> _INSTRUCTIONS TO FOLLOW_
Images do not belong in the copy; retype the rest of the entries below exactly.

[Rendered page images]

^^^^

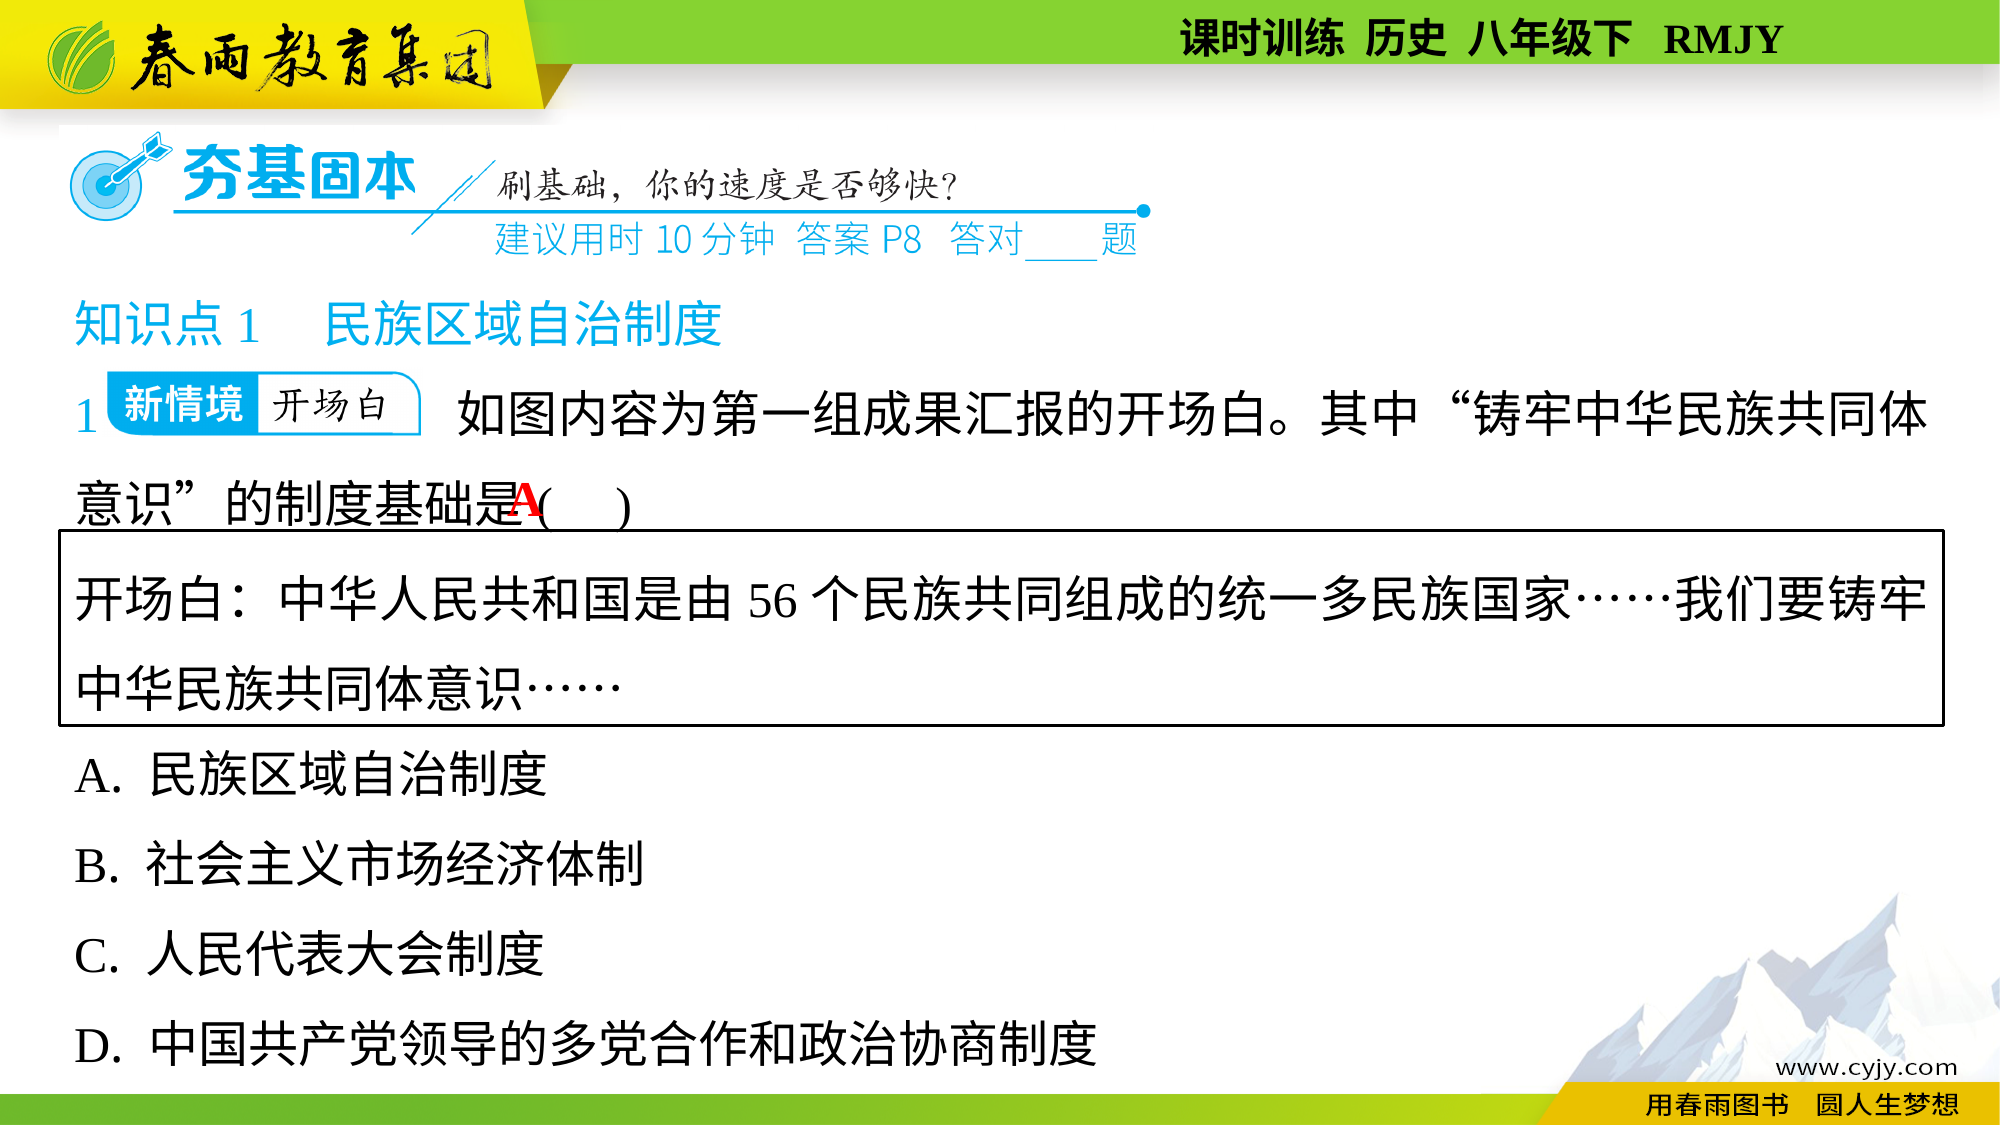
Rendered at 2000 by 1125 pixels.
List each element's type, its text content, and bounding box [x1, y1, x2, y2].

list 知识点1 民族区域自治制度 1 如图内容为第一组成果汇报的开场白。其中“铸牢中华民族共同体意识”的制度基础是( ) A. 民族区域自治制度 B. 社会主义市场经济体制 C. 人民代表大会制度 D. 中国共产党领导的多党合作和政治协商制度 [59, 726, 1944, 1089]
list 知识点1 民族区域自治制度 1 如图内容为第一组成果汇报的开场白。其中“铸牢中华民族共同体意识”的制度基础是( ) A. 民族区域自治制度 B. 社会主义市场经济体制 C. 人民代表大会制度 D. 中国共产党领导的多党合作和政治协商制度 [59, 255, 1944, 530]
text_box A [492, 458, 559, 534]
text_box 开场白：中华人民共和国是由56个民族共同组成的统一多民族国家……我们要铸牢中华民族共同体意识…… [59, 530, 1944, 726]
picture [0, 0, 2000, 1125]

^^^^

> _ANSWER TO THIS PROBLEM_
Rendered at 2000 by 1125 pixels.
List each element's type, its text content, and bounding box [x1, y1, x2, y2].

list 知识点1 民族区域自治制度 1 如图内容为第一组成果汇报的开场白。其中“铸牢中华民族共同体意识”的制度基础是( ) A. 民族区域自治制度 B. 社会主义市场经济体制 C. 人民代表大会制度 D. 中国共产党领导的多党合作和政治协商制度 [59, 726, 1944, 1089]
list 知识点1 民族区域自治制度 1 如图内容为第一组成果汇报的开场白。其中“铸牢中华民族共同体意识”的制度基础是( ) A. 民族区域自治制度 B. 社会主义市场经济体制 C. 人民代表大会制度 D. 中国共产党领导的多党合作和政治协商制度 [59, 255, 1944, 530]
text_box A [492, 458, 559, 534]
text_box 开场白：中华人民共和国是由56个民族共同组成的统一多民族国家……我们要铸牢中华民族共同体意识…… [59, 530, 1944, 726]
picture [0, 0, 2000, 1125]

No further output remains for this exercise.